The U.S. already has successful restorative justice pilot programs. The Bard Prison Initiative has given prisoners the opportunity to receive a college education, with considerable success. Eighty-five percent of inmates who have gone through the program found employment within the first two months, and less than three percent have returned to prison. Restorative Justice for Oakland Youth works to prevent juveniles from ending up in prison in the first place by working within schools and juvenile detention centers to provide education and technical assistants. In schools where the program was implemented, suspensions fell to 87 percent and expulsions fell to zero. But, despite these encouraging results, the federal government has restricted pell grant funding to all programs like the BPI because most people are reluctant to spend taxpayer money on prisoners. However, the cost of restorative justice programs is far less than that of our current prolonged sentence policies.

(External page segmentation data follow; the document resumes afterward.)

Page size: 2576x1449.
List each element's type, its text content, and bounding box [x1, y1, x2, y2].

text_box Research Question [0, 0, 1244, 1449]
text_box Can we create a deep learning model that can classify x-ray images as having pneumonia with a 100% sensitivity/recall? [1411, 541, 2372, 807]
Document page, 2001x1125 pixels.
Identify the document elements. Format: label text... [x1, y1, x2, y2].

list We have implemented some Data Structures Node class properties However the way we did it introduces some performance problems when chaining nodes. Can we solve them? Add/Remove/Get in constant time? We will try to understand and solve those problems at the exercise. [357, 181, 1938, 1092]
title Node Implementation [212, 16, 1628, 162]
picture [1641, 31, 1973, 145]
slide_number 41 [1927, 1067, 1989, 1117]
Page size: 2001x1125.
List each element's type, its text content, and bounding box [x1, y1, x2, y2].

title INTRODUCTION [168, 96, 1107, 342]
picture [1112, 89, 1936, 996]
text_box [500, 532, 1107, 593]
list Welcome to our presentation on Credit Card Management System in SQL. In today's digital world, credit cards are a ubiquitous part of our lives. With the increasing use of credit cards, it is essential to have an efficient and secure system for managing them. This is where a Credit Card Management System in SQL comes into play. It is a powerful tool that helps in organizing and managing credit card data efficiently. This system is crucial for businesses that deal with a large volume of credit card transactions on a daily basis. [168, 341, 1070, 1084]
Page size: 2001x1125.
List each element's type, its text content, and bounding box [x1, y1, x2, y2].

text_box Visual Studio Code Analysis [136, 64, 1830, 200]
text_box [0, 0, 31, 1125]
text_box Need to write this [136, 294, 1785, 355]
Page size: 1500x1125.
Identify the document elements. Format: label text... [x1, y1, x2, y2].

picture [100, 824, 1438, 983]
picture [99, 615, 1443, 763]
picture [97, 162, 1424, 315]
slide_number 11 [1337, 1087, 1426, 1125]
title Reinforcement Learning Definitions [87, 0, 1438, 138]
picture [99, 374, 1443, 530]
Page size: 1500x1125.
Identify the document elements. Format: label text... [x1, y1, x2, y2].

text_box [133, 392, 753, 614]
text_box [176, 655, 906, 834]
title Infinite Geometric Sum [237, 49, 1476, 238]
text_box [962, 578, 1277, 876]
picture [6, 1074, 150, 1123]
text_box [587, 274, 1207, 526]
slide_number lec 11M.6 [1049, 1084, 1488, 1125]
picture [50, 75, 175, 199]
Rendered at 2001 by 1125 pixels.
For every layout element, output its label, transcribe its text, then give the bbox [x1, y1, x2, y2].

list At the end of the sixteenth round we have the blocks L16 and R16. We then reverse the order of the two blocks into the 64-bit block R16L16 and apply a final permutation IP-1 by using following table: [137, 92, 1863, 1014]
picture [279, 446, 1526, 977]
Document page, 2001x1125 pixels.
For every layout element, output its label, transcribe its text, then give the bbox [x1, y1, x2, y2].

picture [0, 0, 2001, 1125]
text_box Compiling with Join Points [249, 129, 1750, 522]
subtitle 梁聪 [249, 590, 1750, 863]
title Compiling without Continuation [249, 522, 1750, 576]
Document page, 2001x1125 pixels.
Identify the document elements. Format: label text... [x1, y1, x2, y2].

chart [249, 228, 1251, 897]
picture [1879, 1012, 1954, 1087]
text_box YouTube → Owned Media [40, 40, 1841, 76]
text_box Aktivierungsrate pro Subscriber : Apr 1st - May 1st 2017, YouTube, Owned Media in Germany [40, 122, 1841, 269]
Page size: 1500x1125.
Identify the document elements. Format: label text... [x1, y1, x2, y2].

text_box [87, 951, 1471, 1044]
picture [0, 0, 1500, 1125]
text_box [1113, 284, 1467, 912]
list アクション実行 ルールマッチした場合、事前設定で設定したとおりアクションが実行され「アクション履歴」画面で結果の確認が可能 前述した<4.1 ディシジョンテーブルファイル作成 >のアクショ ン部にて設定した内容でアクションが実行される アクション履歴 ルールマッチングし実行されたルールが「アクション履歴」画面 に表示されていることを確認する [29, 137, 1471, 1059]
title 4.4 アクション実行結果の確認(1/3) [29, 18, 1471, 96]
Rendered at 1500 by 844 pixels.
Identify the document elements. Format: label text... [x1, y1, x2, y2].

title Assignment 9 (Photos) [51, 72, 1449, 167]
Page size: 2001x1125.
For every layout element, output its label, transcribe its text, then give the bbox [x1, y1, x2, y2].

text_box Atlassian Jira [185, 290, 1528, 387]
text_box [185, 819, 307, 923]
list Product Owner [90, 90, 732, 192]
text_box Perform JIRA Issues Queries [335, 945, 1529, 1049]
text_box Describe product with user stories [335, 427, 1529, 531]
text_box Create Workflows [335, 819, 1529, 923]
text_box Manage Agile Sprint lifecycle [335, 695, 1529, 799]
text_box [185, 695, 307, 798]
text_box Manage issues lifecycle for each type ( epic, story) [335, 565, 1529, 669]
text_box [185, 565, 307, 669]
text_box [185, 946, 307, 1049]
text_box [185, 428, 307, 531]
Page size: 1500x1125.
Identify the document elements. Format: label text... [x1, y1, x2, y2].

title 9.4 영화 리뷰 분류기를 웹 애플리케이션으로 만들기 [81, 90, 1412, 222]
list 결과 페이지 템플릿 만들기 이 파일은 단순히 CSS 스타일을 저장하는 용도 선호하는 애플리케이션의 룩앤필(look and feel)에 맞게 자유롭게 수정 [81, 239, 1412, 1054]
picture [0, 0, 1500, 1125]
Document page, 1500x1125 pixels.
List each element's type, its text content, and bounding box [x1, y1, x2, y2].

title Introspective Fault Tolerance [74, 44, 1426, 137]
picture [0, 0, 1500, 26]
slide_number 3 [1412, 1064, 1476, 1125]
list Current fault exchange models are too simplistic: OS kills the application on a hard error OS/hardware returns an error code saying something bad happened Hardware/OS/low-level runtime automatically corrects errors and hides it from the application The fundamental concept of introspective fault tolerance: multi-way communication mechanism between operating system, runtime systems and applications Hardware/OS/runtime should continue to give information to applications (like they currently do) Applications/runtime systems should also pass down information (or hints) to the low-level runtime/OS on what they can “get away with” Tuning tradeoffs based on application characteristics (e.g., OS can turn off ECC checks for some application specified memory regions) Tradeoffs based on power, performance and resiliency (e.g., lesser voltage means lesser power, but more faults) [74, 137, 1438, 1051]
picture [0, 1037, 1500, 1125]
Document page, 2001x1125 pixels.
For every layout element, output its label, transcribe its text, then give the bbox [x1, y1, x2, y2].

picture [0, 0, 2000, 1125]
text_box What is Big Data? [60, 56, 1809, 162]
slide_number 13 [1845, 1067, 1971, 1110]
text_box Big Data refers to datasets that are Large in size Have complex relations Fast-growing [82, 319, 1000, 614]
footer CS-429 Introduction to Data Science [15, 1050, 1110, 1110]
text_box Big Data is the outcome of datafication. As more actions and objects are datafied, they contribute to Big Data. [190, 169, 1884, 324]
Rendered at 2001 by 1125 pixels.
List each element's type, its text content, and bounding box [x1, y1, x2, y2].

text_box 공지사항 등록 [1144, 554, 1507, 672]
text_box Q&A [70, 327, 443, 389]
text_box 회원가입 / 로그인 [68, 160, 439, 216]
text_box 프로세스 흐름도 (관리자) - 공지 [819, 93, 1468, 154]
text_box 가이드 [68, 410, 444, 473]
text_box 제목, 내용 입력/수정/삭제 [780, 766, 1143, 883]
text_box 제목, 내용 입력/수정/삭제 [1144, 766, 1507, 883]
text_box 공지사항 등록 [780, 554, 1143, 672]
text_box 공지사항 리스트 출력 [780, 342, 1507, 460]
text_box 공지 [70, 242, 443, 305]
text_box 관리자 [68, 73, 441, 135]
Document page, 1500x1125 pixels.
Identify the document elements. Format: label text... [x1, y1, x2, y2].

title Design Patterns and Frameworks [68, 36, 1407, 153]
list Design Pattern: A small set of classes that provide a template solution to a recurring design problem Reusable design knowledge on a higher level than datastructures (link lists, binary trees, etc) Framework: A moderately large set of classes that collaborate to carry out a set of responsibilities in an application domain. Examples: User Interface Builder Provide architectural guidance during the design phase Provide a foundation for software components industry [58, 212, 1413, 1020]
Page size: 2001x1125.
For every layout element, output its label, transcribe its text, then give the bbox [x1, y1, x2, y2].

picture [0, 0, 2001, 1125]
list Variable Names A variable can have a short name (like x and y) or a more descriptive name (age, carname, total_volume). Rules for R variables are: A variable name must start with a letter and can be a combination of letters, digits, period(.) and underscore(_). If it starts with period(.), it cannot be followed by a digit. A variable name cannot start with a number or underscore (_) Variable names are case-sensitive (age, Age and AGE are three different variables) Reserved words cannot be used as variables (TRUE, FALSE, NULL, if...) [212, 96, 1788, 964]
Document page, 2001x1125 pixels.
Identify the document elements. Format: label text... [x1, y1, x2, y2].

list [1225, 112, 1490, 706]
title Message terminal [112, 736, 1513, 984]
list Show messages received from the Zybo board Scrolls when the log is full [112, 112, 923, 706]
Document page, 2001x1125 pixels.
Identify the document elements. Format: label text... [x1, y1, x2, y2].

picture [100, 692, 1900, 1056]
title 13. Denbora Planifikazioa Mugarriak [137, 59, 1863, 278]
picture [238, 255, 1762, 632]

Thus, the consequences of retributive justice, as well as the benefits of rehabilitative justice, necessitate immediate action. America must fully extract the unjust principle of retribution from the foundation of our justice system and replace it with a compassionate system that works for people, not punishments. To that end, the government should reinstitute and expand education in prison, alongside employment programs, counseling programs, and other forms of rehabilitation that allow for increased ease of reentry into society. The burden of doing so shouldn’t fall onto nonprofits, who lack the scale to tackle this enormous problem.

America must consider the rights of criminals when developing the solution to mass incarceration. We should reverse the retributive, tough-on-crime policies that have deprived hundreds of thousands of their freedoms and create a justice system that protects society by rehabilitating prisoners. Because if universal human rights don’t apply to the worst among us, they aren’t universal at all.